DATA TO PROCESS Block Start
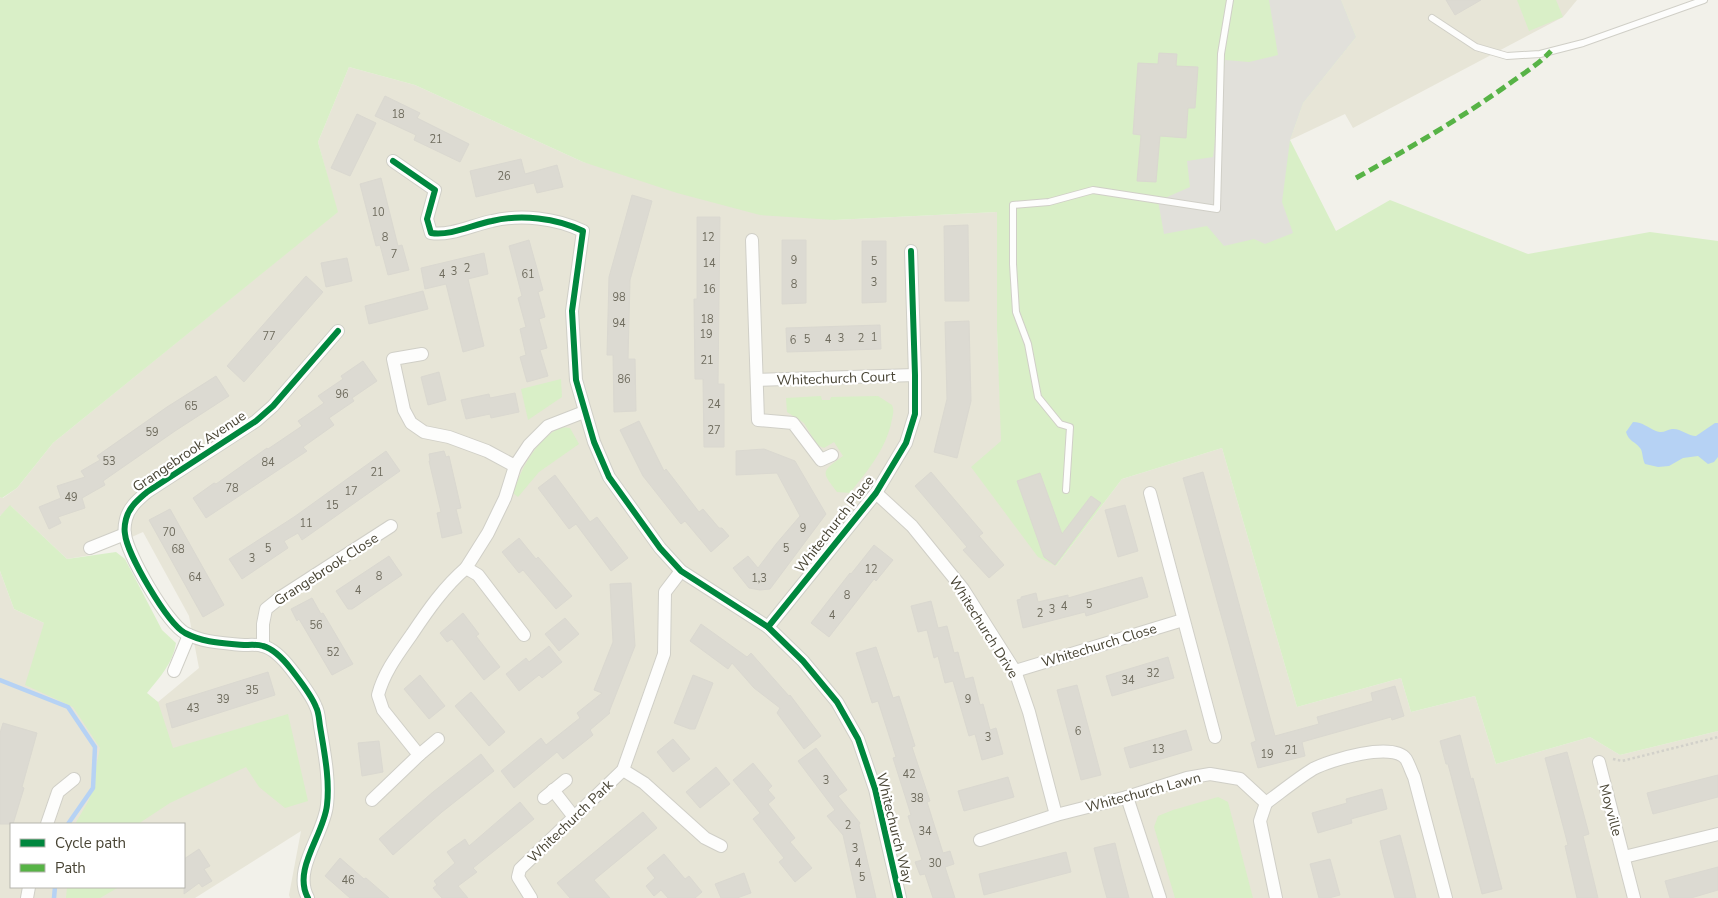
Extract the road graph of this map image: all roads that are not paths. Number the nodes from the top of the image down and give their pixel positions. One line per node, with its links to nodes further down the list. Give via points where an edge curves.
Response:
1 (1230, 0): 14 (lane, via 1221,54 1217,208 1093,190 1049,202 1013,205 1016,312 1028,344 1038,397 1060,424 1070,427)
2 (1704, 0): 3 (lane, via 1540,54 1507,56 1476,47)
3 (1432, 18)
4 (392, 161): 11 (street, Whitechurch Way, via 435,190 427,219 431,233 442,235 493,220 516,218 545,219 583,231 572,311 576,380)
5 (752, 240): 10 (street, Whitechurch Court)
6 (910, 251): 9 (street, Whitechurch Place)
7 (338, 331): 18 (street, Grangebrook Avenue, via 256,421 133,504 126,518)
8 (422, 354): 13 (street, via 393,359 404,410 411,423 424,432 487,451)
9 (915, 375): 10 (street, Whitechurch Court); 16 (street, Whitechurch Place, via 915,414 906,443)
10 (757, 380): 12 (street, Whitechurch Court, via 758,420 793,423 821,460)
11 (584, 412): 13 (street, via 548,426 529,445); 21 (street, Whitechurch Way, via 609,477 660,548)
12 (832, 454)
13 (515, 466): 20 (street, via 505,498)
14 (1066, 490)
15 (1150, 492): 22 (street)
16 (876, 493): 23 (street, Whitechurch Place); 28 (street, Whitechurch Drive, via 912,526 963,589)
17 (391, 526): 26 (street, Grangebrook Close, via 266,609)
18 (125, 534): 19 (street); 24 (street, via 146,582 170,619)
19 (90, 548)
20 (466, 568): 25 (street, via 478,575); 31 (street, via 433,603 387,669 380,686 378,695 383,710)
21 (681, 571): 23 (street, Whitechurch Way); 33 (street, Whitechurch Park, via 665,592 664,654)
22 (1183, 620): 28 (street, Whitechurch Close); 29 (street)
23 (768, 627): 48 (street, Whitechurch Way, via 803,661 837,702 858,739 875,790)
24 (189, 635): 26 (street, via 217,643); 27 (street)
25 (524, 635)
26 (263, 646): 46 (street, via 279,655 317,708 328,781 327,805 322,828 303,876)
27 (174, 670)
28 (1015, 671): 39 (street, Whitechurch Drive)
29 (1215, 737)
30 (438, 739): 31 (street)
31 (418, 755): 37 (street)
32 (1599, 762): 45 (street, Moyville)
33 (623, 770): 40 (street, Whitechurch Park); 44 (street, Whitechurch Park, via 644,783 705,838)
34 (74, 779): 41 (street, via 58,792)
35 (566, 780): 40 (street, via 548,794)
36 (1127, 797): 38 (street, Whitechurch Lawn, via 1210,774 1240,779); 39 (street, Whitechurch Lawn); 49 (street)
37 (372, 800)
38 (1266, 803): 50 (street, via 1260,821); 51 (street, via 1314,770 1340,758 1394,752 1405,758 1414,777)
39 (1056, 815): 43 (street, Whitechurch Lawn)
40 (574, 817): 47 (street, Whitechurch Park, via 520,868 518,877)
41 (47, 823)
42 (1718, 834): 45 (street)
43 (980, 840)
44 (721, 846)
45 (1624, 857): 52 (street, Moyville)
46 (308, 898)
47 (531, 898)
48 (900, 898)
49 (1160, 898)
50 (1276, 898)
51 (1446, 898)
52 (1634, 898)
DATA TO PROCESS Block End
**DIRECTIONS FOR THIS TASK:** Retype each of the entries above exactly as it appears, with no pictures.

**EXERCISE RESULT:**
Extract the road graph of this map image: all roads that are not paths. Number the nodes from the top of the image down and give their pixel positions. One line per node, with its links to nodes further down the list. Give via points where an edge curves.
Response:
1 (1230, 0): 14 (lane, via 1221,54 1217,208 1093,190 1049,202 1013,205 1016,312 1028,344 1038,397 1060,424 1070,427)
2 (1704, 0): 3 (lane, via 1540,54 1507,56 1476,47)
3 (1432, 18)
4 (392, 161): 11 (street, Whitechurch Way, via 435,190 427,219 431,233 442,235 493,220 516,218 545,219 583,231 572,311 576,380)
5 (752, 240): 10 (street, Whitechurch Court)
6 (910, 251): 9 (street, Whitechurch Place)
7 (338, 331): 18 (street, Grangebrook Avenue, via 256,421 133,504 126,518)
8 (422, 354): 13 (street, via 393,359 404,410 411,423 424,432 487,451)
9 (915, 375): 10 (street, Whitechurch Court); 16 (street, Whitechurch Place, via 915,414 906,443)
10 (757, 380): 12 (street, Whitechurch Court, via 758,420 793,423 821,460)
11 (584, 412): 13 (street, via 548,426 529,445); 21 (street, Whitechurch Way, via 609,477 660,548)
12 (832, 454)
13 (515, 466): 20 (street, via 505,498)
14 (1066, 490)
15 (1150, 492): 22 (street)
16 (876, 493): 23 (street, Whitechurch Place); 28 (street, Whitechurch Drive, via 912,526 963,589)
17 (391, 526): 26 (street, Grangebrook Close, via 266,609)
18 (125, 534): 19 (street); 24 (street, via 146,582 170,619)
19 (90, 548)
20 (466, 568): 25 (street, via 478,575); 31 (street, via 433,603 387,669 380,686 378,695 383,710)
21 (681, 571): 23 (street, Whitechurch Way); 33 (street, Whitechurch Park, via 665,592 664,654)
22 (1183, 620): 28 (street, Whitechurch Close); 29 (street)
23 (768, 627): 48 (street, Whitechurch Way, via 803,661 837,702 858,739 875,790)
24 (189, 635): 26 (street, via 217,643); 27 (street)
25 (524, 635)
26 (263, 646): 46 (street, via 279,655 317,708 328,781 327,805 322,828 303,876)
27 (174, 670)
28 (1015, 671): 39 (street, Whitechurch Drive)
29 (1215, 737)
30 (438, 739): 31 (street)
31 (418, 755): 37 (street)
32 (1599, 762): 45 (street, Moyville)
33 (623, 770): 40 (street, Whitechurch Park); 44 (street, Whitechurch Park, via 644,783 705,838)
34 (74, 779): 41 (street, via 58,792)
35 (566, 780): 40 (street, via 548,794)
36 (1127, 797): 38 (street, Whitechurch Lawn, via 1210,774 1240,779); 39 (street, Whitechurch Lawn); 49 (street)
37 (372, 800)
38 (1266, 803): 50 (street, via 1260,821); 51 (street, via 1314,770 1340,758 1394,752 1405,758 1414,777)
39 (1056, 815): 43 (street, Whitechurch Lawn)
40 (574, 817): 47 (street, Whitechurch Park, via 520,868 518,877)
41 (47, 823)
42 (1718, 834): 45 (street)
43 (980, 840)
44 (721, 846)
45 (1624, 857): 52 (street, Moyville)
46 (308, 898)
47 (531, 898)
48 (900, 898)
49 (1160, 898)
50 (1276, 898)
51 (1446, 898)
52 (1634, 898)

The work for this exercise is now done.